What is bothering me with this design is that it is locking the stats API to be able to only provide stats for very specific rearrangement sets. You can always query the rearrangements directly and do the counting yourself, but that defeats the purpose of having the Stats API in the first place.
@yyweiss the Stats API can by design only do Stats for very specific rearrangement sets. The rearrangements in the AIRR Spec have three IDs by which they are linked back to a Repertoire and its components (SampleProcessing and DataProcessing). It is exactly those rearrangement sets that the Stats API is designed to get Stats for. This limitation allows us to do these Stats very quickly.
If you want to do more Stats with more general queries then they are likely not quick and therefore the Analysis API should be used.
@bzimonja @schristley given that the count response is now the same structure as the other statistics, a
rearrangement_count
statistic response for justrepertoire_id == 4
would look like this:
Right, there will only ever be one key value for each count statistic, but that's fine.

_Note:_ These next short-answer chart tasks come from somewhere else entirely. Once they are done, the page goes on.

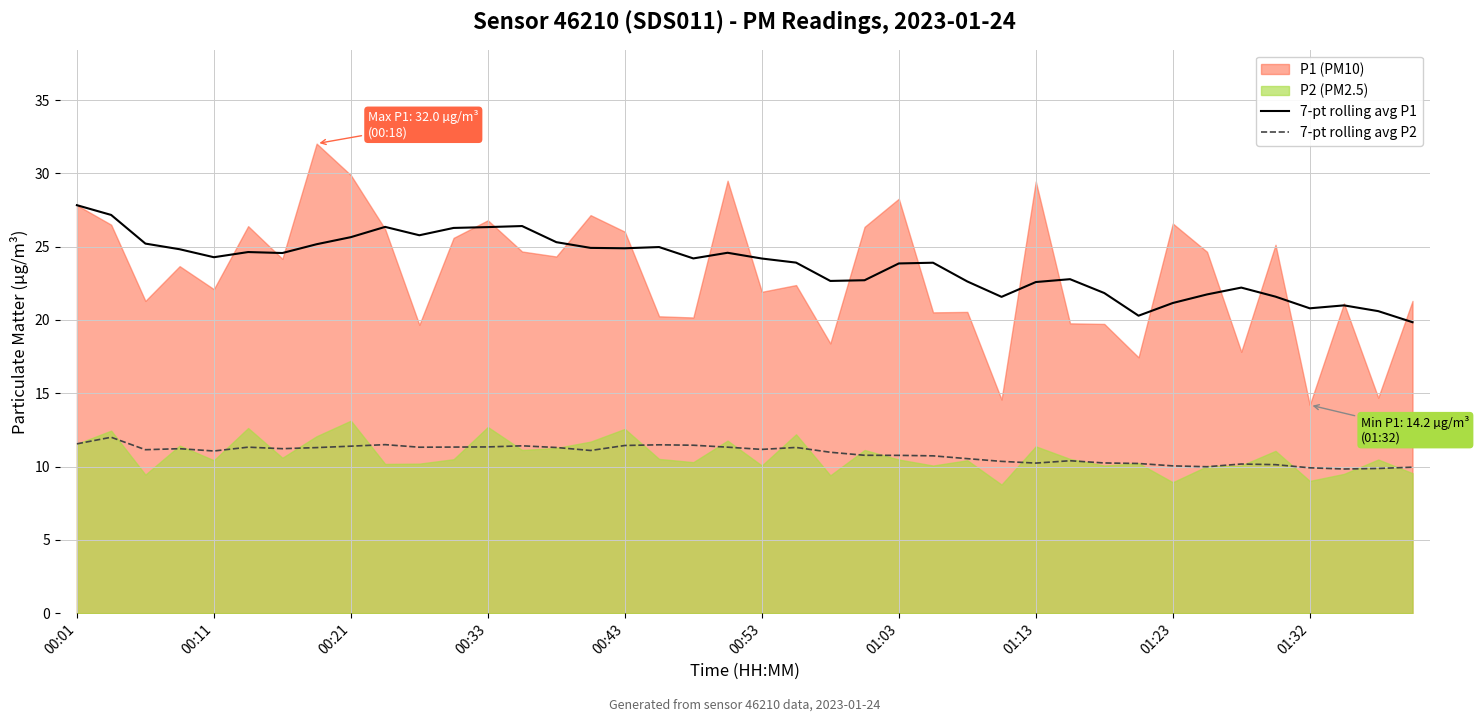

True or false: 7-pt rolling avg P1 has a value of 24.6 at 19.

True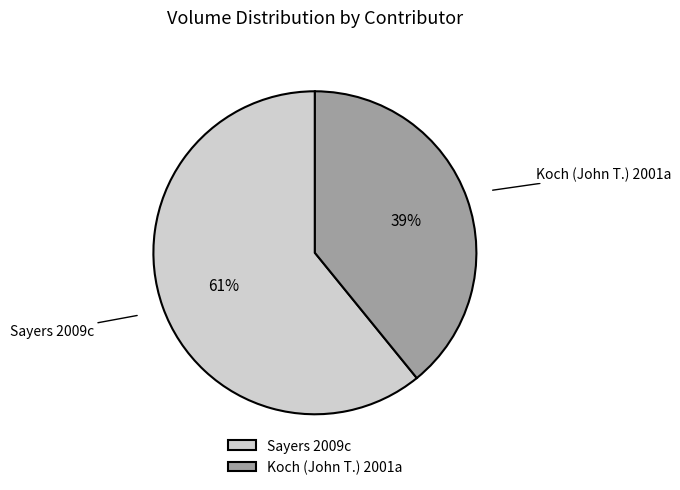

Count the number of slices in the pie.

2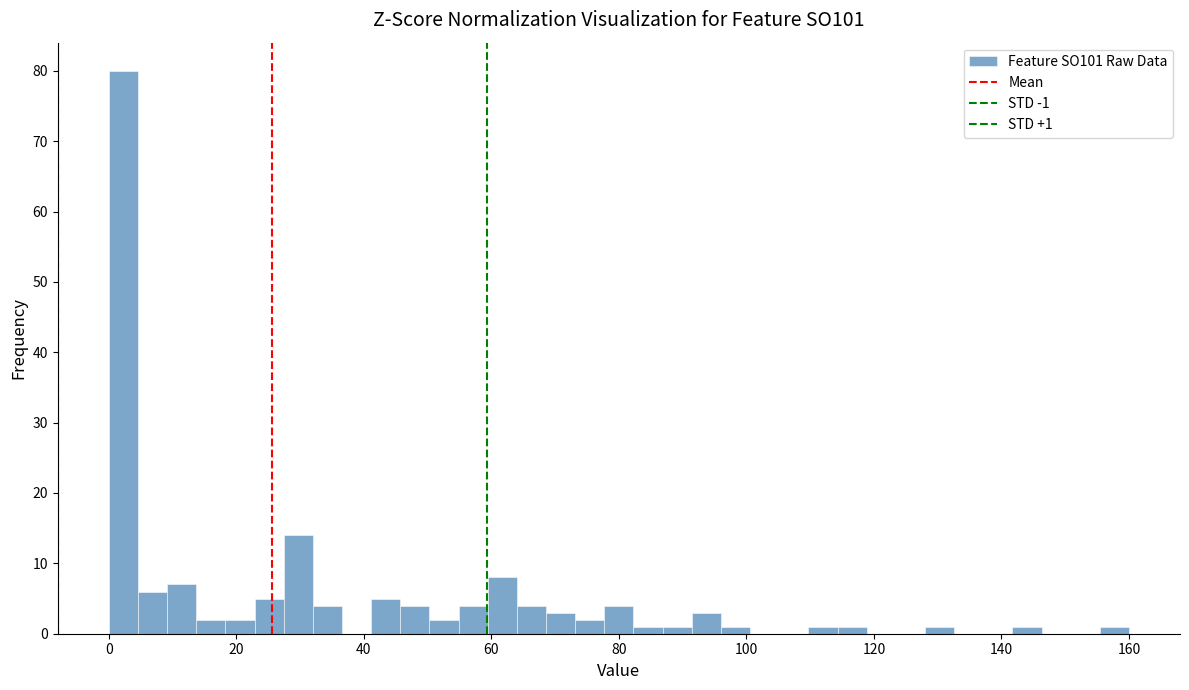

Around what value on the x-axis is the tallest bar? Give the approximate position of its centre, as read against the axis.

2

I would suggest that maybe we should keep it simple, and just give the user what they ask for. If the user wants any of the all situations, they can get the list of all _ids from a query. Not the most convenient, but...

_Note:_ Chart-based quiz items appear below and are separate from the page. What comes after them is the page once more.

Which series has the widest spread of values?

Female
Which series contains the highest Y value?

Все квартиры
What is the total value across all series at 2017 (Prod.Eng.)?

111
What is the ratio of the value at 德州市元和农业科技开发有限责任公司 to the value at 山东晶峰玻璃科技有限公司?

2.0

I'm fine with keeping it simple.
@bzimonja and @schristley I think we can close this issue... If you give me the thumbs up I will close it.
Closing...
for all the entry points, repertoire_object parameter has optional "sample_processing_id" and "data_processing_id" fields, to limit which sample and data processing fields we want.
Would it be useful to have an 'all' (or 'any') value for these to indicate we would like to break down the response by, for example, sample_processing_id, without forcing the user to specify each repertiore_id+sample_processing_id combination?